4. Reactor Energy Balance

Exothermic reaction cooled by jacket water:

Cp rise from 30 °C → 70 °C → +0.3 % more cooling capacity

5. Utility Cost Tracking

Incorrect Cp → wrong energy allocation → misreported KPIs

Specific Heat Calculation Examples (Step-by-Step)

Example 1: Calculate Cp at 75 °C using polynomial

$T = 75$

\begin{align*} C_p &= 4.214 \\ &\quad - 0.0038465 \times 75 \\ &\quad + 0.00010242 \times 75^2 \\ &\quad - 1.98126 \times 10^{-6} \times 75^3 \\ &\quad + 1.7563 \times 10^{-8} \times 75^4 \end{align*}

Step-by-step:

$-0.0038465 \times 75 = -0.2885$
$0.00010242 \times 5625 = 0.5761$
$-1.98126 \times 10^{-6} \times 421875 = -0.8357$
$1.7563 \times 10^{-8} \times 31640625 = 0.5558$

Sum:
$C_p = 4.214 - 0.2885 + 0.5761 - 0.8357 + 0.5558 \approx 4.2217 \, \mathrm{kJ/kg \cdot ^\circ C}$

Table check: 70 °C = 4.1898, 80 °C = 4.1964 → 75 °C ≈ 4.193 → polynomial slightly high but within 0.7 %

Use IAPWS table value: 4.193 kJ/kg·°C

Example 2: Cooling tower makeup water (30 °C → 45 °C)

$\Delta T = 15 \, ^\circ \text{C}$
Average $T = 37.5 \, ^\circ \text{C}$ → $C_p \approx 4.178 \, \mathrm{kJ/kg \cdot ^\circ C}$

Heat removed per kg: $q = 4.178 \times 15 = 62.67 \, \mathrm{kJ/kg}$

For 1000 kg/h flow: $Q = 62.67 \, \mathrm{MJ/h} = 17.4 \, \mathrm{kW}$

Using constant 4.184 → +0.1 % error → negligible here, but scales in large plants.

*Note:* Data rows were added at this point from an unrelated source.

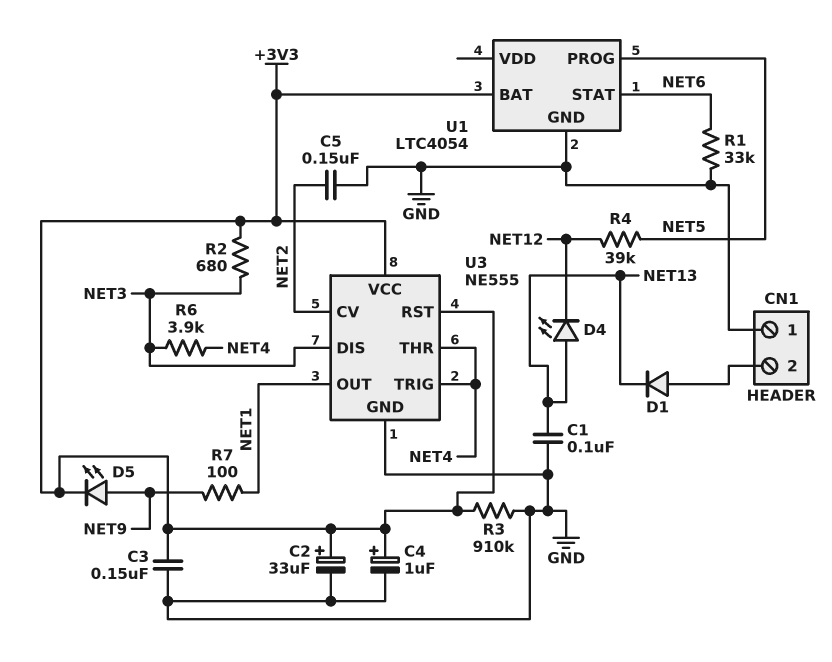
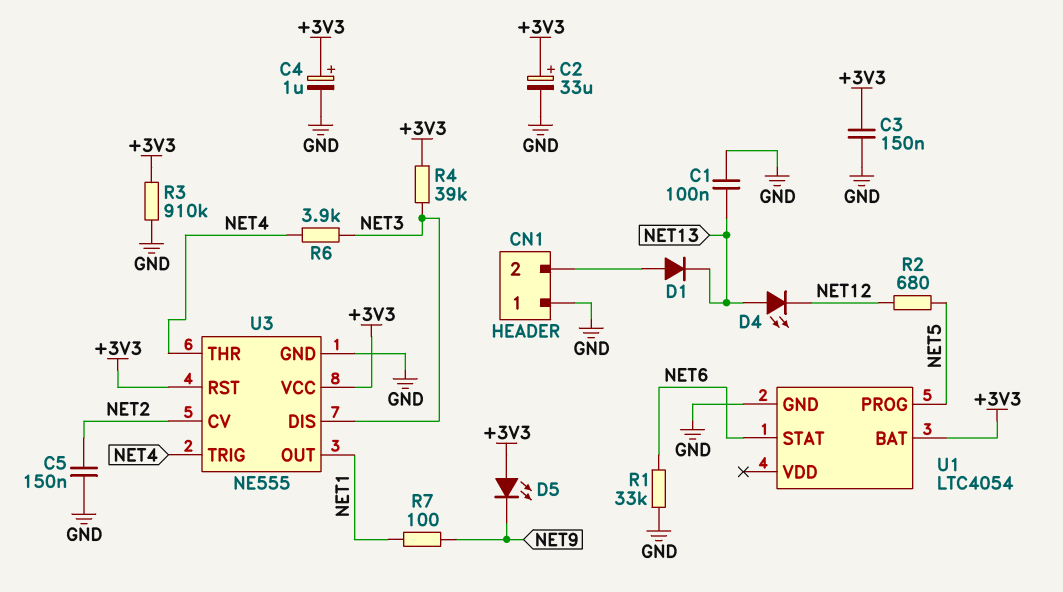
D5: LED (A NET9, K +3V3) -> LED (A +3V3, K NET9)
R2: 680 (+3V3, NET3) -> 680 (NET5, NET12)
R4: 39k (NET5, NET12) -> 39k (+3V3, NET3)

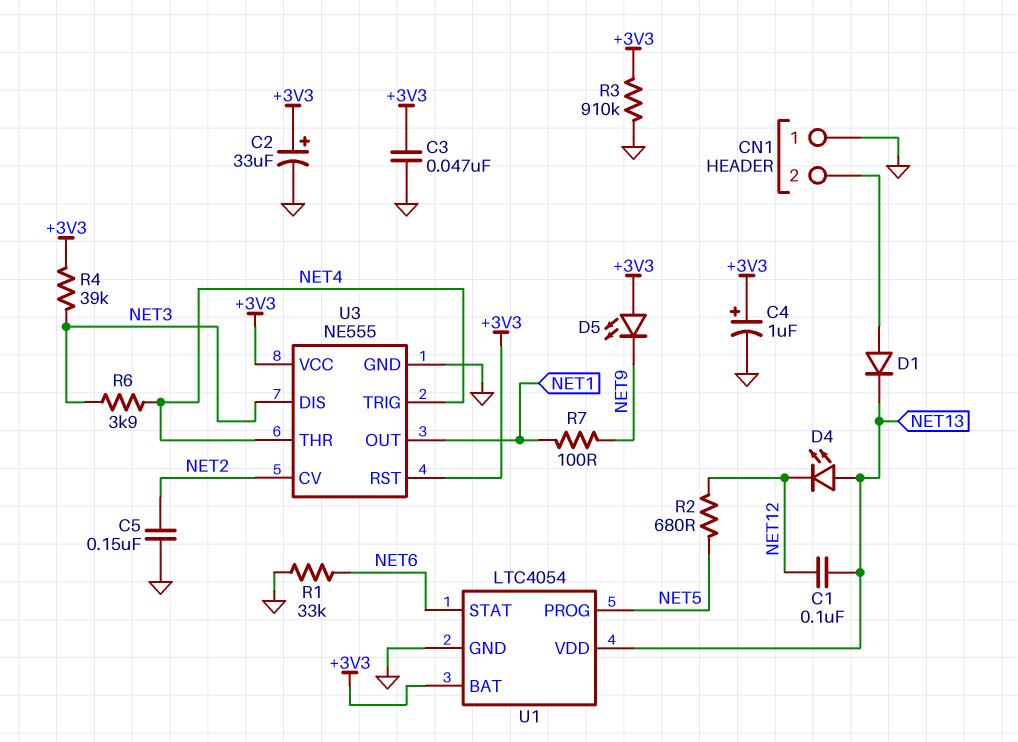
C1: 100nF (GND, NET13) -> 100nF (NET12, NET13)
C3: 150nF (+3V3, GND) -> 47nF (+3V3, GND)
U1 pin VDD: none -> NET13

Example 3: High-pressure boiler feedwater (200 bar, 250 °C)

From IAPWS-95:

$C_p \approx 4.75 \, \mathrm{kJ/kg \cdot ^\circ C}$ (+7 % vs. 20 °C)

Impact:
Pump work increases, but sensible heat to saturation requires more steam if Cp underestimated.

Example 4: Winter vs. summer chiller load

Winter inlet: 5 °C → $C_p = 4.202$
Summer inlet: 35 °C → $C_p = 4.178$

Same $\Delta T = 7 \, ^\circ \text{C}$ , same flow →
Winter removes 0.6 % more heat → chiller runs easier

Takeaway

Water’s specific heat is not 4.184. It varies:

±1 % from 0–100 °C
+12 % at 250 °C
+2 % at 200 bar

Always use temperature-corrected Cp for:

Accurate Q = mCpΔT
Correct steam tables interpolation
Valid energy balances
Realistic utility forecasts

With the table, polynomial, and examples above, you can now eliminate Cp-related errors in your process.